Cyclists should consider taking out insurance to safeguard themselves and pedestrians, according to John Neal, the chief executive of Lloyd’s of London, the world’s largest insurance market.
Neal’s comments come in response to a series of serious accidents involving cyclists, sparking renewed debate about the need for mandatory insurance.
Describing the idea of insurance for cyclists as not “such a daft idea,” Neal highlighted the importance of protecting all road users. The suggestion comes after a drunk cyclist recently avoided jail time despite hitting two women, resulting in severe injuries, including the amputation of a finger.

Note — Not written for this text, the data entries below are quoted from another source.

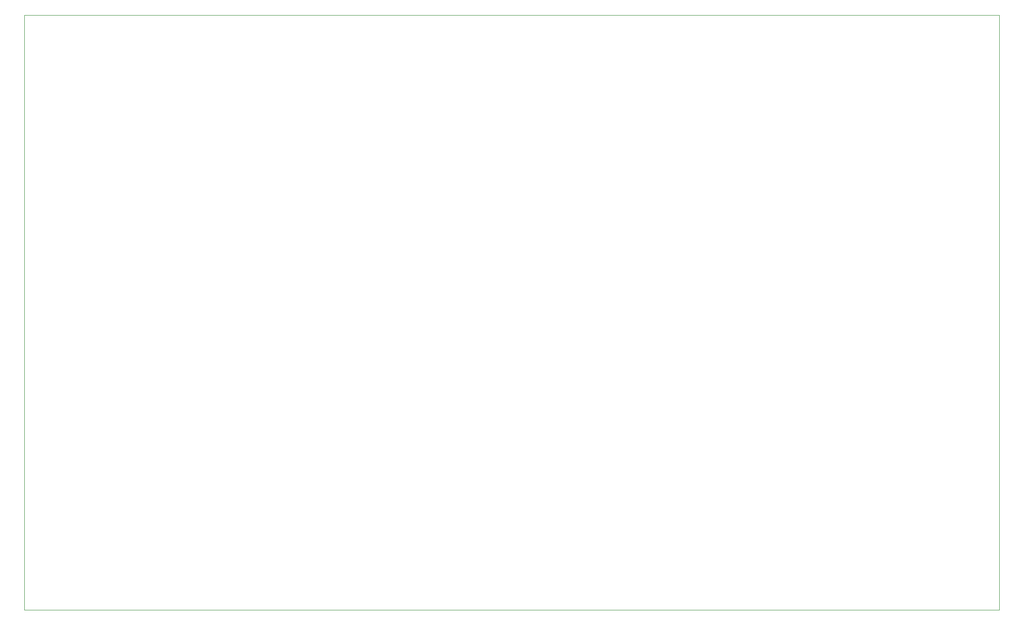
<source format=gbr>
%TF.GenerationSoftware,KiCad,Pcbnew,9.0.5*%
%TF.CreationDate,2025-10-14T21:49:14+01:00*%
%TF.ProjectId,TD4cpu,54443463-7075-42e6-9b69-6361645f7063,rev?*%
%TF.SameCoordinates,Original*%
%TF.FileFunction,Profile,NP*%
%FSLAX46Y46*%
G04 Gerber Fmt 4.6, Leading zero omitted, Abs format (unit mm)*
G04 Created by KiCad (PCBNEW 9.0.5) date 2025-10-14 21:49:14*
%MOMM*%
%LPD*%
G01*
G04 APERTURE LIST*
%TA.AperFunction,Profile*%
%ADD10C,0.050000*%
%TD*%
G04 APERTURE END LIST*
D10*
X50000000Y-50000000D02*
X230000000Y-50000000D01*
X230000000Y-160000000D01*
X50000000Y-160000000D01*
X50000000Y-50000000D01*
M02*

</source>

Neal, who is an avid cyclist himself, shared his personal experience of being knocked off his bicycle two and a half years ago. “I know what it’s like to be hit by somebody. So I think you could do with a bit of protection as well,” he remarked. Emphasising the importance of safety, he added, “I can’t comprehend why anybody would not wear a crash hat riding a bike.”
Currently, UK cyclists are not required by law to have insurance or register their bikes, as road laws apply only to “mechanically-propelled” vehicles. However, there are growing calls for change, particularly as the Government plans to introduce tougher laws targeting cyclists who cause deaths and injuries to pedestrians. These measures were initially proposed by the previous Conservative government but were put on hold before the general election.
Proponents of mandatory cycling insurance argue that it would improve road safety by holding cyclists accountable and discouraging reckless behaviour, such as running red lights. Despite this, Lloyd’s, which was founded in a 17th-century coffee shop near the Thames, does not currently offer cycle insurance. The company recently reported £4.9bn in pre-tax profits for the first half of 2024, marking a 25% increase compared to the same period last year.
In addition to discussing cycling safety, Neal cautioned the Labour government against excessive tax hikes and regulatory changes that could deter investment in the UK. With Chancellor Rachel Reeves expected to raise business taxes in the upcoming October Budget to address a £22bn deficit in public finances, Neal stressed the need for a balanced approach.
“We just want the UK to be sensible, fair and competitive,” he stated. “From a tax point of view, we should pay tax, both individually and corporately. And from a regulatory point of view, it’s important that the markets are looked over, looked after, overseen well and managed. But we need to ensure that we can remain competitive. We’ve got to be an attractive proposition globally for financial services.”